Дочка послушно села рядом с мамой и внимательно смотрела в глаза. Рада глубоко вздохнула, убрала прядь за ухо Ани, взяла ее за руку.
– Про Чертов Круг, – наконец произнесла мать.
Аня кивнула, готовая слушать.
– Ты действительно уже выросла, – признала Рада со светлой грустью в голосе. – Просто хочу, чтобы ты знала. Чертов Круг сожрет все. Он сожрал мою жизнь, мою любовь. У меня осталась только ты, солнышко. И то лишь потому, что я вовремя вырвала нас оттуда и сбежала. Захочешь – приходи в Чертов Круг. Захочешь остаться – хорошо. Но ноги моей там не будет. Проклятое место. Там нет ничего, кроме голодного сброда.
– Мне очень жаль! – Аня крепко обняла мать.
До города они ехали в тишине. Засыпающие поля безмолвно проносились за окном.
В Ейске уже загорелись огни. На входе в Парк Поддубного Рада остановилась, прищурила черные глаза, всматриваясь в одну из десятка афиш. Аня шла впереди и, обернувшись, увидела мать, но доска объявлений стояла к ней обратной стороной. Аня смогла лишь прочитать по губам два слова: «Адам» и «осень». Рада сорвала афишу, сложила, затолкала к себе в сумочку.
Так Аня стала ждать осени, не представляя, что их всех ждет.
Есть что-то обреченное в затихших местах. Не тех, которые были молчаливы и хмуры изначально, а тех, что запомнились шумными и по-праздничному суматошными. Аня помнит: когда впервые сошла с поезда, наступила на раскаленный кирпич перрона. Она заслышала крик птиц еще в дороге и тут же припала к окну. Здоровые пернатые ублюдки жадно сбивались в кучу, клюя наперебой жирный чебурек, глотая вместе с тем и промасленную бумагу. Сумеют ли они охотиться в дикой природе или уже безнадежно откормлены подачками? Крылья вздрагивали, поднимались и опускались с громким хлопаньем, пока клювы орали и жрали, клевались и рвали. Люди выходили из поезда, вываливая на перрон привезенные вещи и шум. Как много шума, который присущ всему живому. Зачем им столько? Неужели боятся приехать в другой город и не найти там криков, ругани, беготни, бьющегося звона, гулкого эха, лязга, скрипа, храпа, рыка, клацанья, воя? Этого-то добра везде навалом. Но сила привычки – видно, хотят шуметь, как привыкли. Пока что таможня не проверяет шум, и можно везти сколько угодно и самого разного.
Аня стояла, грызла семечки и слушала, как вдалеке плещется море. Ночной перрон притих. Птиц мало, а те, что были, держались поодаль. Как будто пернатые понимали, что нечего клянчить: Аня не собиралась никого кормить. Пусть сами ищут рачков среди мусора на пляже. На побережье всегда много тварей, чтобы поживиться.

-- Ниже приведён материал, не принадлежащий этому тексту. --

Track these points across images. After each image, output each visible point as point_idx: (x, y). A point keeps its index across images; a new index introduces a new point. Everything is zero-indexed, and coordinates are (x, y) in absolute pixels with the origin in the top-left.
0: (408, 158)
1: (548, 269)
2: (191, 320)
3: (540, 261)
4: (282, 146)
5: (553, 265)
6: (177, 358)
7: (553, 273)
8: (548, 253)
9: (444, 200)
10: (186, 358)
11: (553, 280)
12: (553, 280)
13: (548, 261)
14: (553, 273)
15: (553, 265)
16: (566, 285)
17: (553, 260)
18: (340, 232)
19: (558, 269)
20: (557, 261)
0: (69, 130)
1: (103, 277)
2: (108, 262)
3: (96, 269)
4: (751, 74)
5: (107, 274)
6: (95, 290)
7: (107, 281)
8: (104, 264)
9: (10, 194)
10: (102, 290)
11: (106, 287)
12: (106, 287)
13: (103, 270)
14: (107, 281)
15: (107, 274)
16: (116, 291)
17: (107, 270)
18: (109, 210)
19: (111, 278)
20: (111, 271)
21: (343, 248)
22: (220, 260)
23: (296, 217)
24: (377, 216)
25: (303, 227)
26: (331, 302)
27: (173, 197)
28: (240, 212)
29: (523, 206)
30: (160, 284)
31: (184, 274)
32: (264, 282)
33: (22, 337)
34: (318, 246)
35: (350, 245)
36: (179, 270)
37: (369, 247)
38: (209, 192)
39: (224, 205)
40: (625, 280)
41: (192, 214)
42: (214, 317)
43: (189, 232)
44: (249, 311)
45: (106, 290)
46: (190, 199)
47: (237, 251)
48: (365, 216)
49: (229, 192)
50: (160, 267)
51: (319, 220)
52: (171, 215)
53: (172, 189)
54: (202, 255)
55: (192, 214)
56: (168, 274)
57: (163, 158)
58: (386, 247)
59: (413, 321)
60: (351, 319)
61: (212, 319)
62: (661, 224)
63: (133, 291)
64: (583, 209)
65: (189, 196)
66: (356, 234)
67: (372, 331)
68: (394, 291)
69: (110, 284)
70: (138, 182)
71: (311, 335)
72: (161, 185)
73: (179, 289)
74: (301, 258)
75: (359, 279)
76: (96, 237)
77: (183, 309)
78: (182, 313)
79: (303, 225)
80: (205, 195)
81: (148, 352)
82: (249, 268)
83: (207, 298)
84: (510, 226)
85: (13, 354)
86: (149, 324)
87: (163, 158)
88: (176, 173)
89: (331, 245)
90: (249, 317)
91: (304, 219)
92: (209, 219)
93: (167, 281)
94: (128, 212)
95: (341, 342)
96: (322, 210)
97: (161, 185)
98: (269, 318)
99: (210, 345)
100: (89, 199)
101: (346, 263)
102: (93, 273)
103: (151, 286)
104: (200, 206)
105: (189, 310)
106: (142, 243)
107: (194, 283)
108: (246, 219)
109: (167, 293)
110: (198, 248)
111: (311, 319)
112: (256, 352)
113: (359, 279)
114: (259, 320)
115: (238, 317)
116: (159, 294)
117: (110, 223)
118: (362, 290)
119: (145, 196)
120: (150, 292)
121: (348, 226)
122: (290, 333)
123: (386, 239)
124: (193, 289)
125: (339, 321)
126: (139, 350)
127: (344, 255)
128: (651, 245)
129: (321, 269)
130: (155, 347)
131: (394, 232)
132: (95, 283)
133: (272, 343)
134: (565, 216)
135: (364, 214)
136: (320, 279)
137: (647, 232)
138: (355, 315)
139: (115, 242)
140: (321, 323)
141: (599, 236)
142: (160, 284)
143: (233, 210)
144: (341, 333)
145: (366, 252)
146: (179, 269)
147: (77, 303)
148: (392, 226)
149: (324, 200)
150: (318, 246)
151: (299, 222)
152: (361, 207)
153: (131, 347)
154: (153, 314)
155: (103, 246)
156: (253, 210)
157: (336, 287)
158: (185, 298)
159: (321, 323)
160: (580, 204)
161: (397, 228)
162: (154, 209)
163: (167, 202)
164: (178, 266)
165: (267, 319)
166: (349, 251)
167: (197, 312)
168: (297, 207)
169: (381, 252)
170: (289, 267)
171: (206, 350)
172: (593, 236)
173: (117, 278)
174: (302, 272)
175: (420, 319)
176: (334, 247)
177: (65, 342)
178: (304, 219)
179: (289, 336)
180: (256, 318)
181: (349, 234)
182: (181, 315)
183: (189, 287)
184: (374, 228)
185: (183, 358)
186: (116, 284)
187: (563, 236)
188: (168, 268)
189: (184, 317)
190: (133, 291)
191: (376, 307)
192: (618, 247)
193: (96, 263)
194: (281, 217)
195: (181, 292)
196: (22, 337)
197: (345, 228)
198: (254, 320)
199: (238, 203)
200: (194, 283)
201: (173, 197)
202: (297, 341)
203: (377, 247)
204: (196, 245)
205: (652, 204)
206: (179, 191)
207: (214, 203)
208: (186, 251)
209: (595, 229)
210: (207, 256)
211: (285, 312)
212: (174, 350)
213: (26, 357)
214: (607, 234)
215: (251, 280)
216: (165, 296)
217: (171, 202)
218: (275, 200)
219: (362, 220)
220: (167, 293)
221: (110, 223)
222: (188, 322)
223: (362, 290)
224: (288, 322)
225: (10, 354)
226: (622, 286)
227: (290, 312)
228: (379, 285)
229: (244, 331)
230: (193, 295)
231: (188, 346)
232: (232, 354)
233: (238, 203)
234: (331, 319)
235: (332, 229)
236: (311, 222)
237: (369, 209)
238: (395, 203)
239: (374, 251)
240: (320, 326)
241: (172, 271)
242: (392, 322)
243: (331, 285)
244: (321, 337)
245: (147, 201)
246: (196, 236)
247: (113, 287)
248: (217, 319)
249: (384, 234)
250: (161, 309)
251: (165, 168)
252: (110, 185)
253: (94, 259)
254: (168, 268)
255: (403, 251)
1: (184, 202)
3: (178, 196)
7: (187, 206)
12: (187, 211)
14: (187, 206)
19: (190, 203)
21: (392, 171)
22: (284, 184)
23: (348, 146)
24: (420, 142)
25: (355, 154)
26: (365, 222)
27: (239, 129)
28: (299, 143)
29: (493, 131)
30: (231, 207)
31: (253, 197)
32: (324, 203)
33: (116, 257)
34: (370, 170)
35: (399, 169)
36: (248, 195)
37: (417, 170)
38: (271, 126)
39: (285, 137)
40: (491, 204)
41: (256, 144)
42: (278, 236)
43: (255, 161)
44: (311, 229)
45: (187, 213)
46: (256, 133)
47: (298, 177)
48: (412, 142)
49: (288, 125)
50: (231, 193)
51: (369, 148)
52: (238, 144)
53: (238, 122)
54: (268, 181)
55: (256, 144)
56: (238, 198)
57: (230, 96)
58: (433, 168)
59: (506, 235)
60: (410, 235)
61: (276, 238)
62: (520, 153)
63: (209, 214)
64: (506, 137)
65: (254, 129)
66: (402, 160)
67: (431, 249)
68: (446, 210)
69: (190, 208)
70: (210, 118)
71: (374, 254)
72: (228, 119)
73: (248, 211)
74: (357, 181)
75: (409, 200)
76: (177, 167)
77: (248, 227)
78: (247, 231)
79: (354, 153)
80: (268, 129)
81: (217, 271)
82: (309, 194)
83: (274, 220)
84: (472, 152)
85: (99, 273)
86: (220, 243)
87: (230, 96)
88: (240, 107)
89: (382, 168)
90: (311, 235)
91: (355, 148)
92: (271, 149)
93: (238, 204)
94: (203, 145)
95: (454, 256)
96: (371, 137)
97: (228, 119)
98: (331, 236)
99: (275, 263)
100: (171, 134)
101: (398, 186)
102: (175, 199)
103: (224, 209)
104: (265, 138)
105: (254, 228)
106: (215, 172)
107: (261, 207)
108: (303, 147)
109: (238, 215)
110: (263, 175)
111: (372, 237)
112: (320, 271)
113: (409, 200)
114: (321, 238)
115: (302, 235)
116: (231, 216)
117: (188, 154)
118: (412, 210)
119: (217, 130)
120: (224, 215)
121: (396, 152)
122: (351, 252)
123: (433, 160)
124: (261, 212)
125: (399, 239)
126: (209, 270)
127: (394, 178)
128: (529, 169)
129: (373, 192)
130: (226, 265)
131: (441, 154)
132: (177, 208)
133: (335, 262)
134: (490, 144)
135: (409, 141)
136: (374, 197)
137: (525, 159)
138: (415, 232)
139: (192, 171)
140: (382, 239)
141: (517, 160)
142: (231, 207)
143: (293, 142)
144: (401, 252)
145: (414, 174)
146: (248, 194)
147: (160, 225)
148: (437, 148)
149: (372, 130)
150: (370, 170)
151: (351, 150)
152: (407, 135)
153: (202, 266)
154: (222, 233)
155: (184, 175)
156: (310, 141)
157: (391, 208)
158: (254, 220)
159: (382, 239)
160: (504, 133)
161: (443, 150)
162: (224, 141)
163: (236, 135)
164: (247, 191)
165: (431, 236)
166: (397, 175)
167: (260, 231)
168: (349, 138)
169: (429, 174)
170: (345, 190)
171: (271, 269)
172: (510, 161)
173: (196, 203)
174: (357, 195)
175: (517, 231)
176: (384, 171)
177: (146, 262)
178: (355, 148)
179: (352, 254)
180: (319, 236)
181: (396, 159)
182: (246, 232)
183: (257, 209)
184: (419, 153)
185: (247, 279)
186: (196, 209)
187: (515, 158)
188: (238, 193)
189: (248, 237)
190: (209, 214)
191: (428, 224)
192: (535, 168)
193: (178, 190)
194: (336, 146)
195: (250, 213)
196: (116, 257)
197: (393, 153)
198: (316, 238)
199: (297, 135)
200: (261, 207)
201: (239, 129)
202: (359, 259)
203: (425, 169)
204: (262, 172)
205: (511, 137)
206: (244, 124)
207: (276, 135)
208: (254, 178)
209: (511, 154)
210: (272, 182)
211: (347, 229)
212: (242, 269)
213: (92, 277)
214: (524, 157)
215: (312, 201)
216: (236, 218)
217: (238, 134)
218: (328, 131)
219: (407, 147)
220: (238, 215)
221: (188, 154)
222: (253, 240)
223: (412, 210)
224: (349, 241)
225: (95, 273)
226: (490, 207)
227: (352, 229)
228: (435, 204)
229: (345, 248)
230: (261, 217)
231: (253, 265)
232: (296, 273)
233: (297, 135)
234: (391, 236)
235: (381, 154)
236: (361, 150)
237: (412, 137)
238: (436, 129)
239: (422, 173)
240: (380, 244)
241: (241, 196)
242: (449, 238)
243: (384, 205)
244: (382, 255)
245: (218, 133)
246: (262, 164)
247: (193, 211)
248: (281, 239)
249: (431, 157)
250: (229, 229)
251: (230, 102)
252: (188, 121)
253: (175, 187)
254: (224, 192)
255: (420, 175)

О чем шепчутся черные волны? Не о звездах – в эту ночь их не видно, как и луны. О грязном глиняном дне и говорить нечего, как и о побережье. Бычки, жестяные банки, песок, камни и падаль. К летнему сезону может, и расчистят, но и замусорят больше. По мертвым рыбам ползает всякая членистоногая нечисть. Эти твари и летом никуда не денутся.
Зимний воздух делал лето каким-то несбыточно далеким. Аня стояла далеко от края, но холодный блеск рельс манил. Сначала показалось, что где-то заело жестяную дверь. Аня обернулась на полотна дверей. Металл был весь в кроваво-ржавых укусах морских ветров. Нет, это не скрип. Подняв взгляд, девушка все больше внимала хрустальному плачу и шла на него. Она остановилась у самого края платформы. Пролет разделял ее и одинокого скрипача. Ближайший фонарь находился достаточно далеко, чтобы музыкант отбрасывал длинную тень. Он был сосредоточен, не раскачивался, как часто видела Аня в кино или на улице. Создавалось впечатление, что лицо не выдавало экспрессии. Ане сложно представить этого человека громко смеющимся над шуткой про дерьмо. Неискренний он какой-то. Волосы и сухая кожа были одинакового блекло-желтого оттенка, большой чуть выпуклый лоб, редкие светлые брови. Черные сапоги, какие Аня часто видела у рыбаков и лесников. Длинная куртка темно-серого цвета. Руки, слишком белые и узкие для грубого и неряшливого образа, воспринимались не как часть тела, а как аксессуар, который не шел ко всему прочему. Не шла ему ни скрипка, ни музыка. Мелодия осторожно царапала воздух и тут же оплакивала нанесенные раны. Все вместе настолько нелепо и не вязалось одно с другим, что не отвести взгляда. Что точно шло скрипачу – сцена. Пустая и холодная, для которой время еще не настало или уже прошло.